Assignment
Only lines holding the word "месячная" are wanted from the records; copy all of them.

The data
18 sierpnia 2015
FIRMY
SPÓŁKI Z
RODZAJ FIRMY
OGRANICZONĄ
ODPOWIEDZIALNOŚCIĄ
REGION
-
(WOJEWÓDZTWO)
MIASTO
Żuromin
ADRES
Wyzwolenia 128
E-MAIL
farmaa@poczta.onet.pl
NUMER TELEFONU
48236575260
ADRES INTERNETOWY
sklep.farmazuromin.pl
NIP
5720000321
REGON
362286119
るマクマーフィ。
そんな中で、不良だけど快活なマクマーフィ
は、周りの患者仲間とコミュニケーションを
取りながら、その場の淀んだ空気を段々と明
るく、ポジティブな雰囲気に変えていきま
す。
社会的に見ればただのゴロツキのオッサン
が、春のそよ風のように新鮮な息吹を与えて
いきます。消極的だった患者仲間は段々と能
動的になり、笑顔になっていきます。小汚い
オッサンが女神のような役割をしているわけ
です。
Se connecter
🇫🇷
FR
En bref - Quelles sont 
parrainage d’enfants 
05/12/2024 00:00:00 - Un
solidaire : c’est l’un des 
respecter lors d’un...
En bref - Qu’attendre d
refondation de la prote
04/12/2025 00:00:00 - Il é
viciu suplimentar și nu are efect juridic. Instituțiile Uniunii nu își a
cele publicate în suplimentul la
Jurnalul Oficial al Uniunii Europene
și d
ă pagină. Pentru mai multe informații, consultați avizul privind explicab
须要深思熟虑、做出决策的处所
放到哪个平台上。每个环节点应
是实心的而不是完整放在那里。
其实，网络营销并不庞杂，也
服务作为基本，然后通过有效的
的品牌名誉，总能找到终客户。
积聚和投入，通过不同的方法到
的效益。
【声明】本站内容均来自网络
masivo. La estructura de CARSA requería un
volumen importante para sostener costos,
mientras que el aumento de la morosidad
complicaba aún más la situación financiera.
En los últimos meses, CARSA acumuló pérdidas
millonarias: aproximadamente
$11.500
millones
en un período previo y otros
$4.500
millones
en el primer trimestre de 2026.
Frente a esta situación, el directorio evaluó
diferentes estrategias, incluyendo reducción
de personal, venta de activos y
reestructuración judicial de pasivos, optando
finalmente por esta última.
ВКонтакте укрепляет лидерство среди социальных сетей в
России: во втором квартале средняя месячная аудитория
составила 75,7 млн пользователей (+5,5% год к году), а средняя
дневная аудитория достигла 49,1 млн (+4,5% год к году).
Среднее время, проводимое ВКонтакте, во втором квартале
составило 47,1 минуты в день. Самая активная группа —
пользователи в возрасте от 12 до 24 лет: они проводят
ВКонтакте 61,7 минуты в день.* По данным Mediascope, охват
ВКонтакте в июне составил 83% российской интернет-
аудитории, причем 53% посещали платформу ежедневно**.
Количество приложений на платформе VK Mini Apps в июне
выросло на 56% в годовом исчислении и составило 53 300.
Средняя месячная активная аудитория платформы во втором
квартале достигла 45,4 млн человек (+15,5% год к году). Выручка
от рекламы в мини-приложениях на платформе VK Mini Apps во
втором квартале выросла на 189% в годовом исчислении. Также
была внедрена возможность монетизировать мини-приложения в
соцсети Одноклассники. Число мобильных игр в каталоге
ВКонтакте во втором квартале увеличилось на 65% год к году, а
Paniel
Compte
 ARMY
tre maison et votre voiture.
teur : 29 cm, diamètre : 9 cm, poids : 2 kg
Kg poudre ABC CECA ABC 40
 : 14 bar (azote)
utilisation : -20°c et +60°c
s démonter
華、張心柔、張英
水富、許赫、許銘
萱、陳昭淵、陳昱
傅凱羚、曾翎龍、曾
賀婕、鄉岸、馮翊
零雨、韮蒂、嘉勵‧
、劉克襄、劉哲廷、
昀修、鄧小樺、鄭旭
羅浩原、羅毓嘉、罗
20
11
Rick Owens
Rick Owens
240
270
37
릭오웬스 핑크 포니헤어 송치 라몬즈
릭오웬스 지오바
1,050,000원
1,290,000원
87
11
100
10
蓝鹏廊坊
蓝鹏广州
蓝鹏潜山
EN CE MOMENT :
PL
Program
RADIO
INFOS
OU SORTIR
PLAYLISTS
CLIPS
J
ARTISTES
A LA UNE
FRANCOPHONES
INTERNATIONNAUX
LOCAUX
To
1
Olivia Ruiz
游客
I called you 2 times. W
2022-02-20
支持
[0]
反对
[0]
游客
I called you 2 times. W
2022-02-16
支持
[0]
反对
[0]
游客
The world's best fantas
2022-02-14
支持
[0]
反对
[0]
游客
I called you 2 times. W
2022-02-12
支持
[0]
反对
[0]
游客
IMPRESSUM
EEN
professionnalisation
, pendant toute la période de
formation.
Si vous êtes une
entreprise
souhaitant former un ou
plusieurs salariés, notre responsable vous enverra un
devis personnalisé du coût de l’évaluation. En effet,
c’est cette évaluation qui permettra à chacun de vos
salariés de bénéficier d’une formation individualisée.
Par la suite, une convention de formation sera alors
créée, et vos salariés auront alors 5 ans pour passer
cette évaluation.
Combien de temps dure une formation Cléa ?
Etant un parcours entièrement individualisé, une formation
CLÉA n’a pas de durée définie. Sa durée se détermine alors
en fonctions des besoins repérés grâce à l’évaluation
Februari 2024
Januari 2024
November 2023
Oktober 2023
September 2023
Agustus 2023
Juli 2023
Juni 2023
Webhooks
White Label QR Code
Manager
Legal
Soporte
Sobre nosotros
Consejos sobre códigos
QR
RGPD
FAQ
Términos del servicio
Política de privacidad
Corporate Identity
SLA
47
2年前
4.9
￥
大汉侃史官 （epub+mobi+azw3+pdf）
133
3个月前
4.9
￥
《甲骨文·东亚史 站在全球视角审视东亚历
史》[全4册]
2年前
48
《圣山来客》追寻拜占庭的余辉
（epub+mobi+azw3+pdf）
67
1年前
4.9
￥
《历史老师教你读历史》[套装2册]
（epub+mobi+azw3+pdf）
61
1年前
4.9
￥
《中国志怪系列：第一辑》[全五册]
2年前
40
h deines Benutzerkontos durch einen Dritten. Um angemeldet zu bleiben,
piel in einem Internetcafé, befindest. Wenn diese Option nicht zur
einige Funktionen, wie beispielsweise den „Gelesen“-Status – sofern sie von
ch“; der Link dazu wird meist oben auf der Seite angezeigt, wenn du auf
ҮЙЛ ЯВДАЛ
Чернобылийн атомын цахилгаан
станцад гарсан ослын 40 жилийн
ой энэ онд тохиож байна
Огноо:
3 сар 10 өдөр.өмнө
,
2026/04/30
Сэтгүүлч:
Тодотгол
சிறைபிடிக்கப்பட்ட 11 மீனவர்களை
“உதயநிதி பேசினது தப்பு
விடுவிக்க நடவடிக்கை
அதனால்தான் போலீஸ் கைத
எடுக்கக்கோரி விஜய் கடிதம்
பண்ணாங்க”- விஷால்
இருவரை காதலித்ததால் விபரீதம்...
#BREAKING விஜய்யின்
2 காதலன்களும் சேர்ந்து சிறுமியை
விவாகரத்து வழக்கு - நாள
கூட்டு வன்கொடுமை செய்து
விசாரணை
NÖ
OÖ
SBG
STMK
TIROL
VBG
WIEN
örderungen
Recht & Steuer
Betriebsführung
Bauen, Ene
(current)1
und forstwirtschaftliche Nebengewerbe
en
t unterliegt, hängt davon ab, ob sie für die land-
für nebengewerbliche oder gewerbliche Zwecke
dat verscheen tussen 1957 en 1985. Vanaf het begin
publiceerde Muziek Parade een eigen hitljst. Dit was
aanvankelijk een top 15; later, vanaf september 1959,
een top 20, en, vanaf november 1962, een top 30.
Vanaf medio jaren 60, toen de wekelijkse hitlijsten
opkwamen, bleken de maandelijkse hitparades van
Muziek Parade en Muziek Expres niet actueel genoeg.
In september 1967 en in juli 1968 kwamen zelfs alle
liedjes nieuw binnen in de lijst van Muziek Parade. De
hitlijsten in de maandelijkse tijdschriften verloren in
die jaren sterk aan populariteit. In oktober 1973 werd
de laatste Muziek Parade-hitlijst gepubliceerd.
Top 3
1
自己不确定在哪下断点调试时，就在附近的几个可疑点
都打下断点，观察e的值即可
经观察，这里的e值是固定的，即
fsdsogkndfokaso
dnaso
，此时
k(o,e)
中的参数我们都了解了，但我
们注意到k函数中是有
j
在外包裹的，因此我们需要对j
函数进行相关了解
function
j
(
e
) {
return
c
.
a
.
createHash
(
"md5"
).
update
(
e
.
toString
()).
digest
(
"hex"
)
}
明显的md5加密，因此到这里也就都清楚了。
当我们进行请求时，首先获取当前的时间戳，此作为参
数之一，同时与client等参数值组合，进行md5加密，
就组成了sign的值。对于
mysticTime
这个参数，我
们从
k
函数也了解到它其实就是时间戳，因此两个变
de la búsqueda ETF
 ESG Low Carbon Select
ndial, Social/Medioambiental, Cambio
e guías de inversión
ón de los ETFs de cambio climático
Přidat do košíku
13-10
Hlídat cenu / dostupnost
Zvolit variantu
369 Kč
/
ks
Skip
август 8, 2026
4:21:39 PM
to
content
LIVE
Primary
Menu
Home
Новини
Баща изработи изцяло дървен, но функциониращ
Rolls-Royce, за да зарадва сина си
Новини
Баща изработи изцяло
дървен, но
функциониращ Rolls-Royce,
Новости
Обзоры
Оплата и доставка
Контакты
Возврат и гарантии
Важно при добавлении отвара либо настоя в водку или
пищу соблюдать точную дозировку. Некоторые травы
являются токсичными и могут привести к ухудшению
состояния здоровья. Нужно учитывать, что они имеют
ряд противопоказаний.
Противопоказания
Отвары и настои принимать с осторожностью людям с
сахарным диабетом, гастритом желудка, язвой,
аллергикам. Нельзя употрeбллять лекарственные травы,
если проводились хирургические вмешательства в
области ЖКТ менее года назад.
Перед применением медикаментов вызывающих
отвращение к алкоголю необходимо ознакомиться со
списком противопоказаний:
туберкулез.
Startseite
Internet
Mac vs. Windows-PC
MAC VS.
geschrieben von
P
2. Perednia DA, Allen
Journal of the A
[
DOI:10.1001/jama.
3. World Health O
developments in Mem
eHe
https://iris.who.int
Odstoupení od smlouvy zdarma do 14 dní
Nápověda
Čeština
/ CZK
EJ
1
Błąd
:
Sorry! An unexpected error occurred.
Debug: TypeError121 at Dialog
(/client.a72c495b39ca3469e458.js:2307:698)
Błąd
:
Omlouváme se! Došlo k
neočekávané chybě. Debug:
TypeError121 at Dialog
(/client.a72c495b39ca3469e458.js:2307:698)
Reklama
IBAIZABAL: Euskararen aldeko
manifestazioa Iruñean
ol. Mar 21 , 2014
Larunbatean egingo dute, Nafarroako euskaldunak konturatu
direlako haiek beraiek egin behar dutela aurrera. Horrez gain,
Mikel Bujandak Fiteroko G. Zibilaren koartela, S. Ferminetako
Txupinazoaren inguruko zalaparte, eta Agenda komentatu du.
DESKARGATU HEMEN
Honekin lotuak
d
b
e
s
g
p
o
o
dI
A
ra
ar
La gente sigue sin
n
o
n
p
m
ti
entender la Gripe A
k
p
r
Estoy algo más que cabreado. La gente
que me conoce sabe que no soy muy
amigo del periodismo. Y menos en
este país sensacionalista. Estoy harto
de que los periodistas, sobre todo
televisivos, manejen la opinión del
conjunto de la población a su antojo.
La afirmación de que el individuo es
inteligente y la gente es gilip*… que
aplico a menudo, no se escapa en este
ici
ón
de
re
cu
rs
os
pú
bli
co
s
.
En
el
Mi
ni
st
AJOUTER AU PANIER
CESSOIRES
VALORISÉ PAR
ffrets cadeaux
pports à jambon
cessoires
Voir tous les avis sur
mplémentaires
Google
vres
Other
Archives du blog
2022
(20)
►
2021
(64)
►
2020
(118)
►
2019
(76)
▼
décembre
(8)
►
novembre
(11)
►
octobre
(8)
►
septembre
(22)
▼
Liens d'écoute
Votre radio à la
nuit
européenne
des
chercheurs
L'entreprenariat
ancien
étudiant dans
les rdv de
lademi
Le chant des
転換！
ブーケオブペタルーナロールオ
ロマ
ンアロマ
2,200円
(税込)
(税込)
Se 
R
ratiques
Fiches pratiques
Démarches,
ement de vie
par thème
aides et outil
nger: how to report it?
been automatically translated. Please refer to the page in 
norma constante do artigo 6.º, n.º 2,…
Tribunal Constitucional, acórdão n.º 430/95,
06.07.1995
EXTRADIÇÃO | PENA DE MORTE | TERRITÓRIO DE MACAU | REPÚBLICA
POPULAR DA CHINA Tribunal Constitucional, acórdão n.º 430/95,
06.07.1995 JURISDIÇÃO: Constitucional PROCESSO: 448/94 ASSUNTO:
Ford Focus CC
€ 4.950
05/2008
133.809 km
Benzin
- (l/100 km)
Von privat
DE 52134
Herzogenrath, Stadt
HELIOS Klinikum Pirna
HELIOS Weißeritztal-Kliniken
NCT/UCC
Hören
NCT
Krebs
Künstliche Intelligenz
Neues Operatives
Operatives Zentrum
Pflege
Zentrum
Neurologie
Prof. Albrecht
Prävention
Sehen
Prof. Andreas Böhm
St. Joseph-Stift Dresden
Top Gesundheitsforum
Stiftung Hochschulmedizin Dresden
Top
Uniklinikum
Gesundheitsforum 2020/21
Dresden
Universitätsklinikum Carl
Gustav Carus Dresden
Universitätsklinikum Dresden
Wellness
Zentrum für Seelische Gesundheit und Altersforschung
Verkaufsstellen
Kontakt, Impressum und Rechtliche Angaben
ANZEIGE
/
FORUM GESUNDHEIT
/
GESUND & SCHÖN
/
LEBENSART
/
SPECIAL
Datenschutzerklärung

Task result
России: во втором квартале средняя месячная аудитория
Средняя месячная активная аудитория платформы во втором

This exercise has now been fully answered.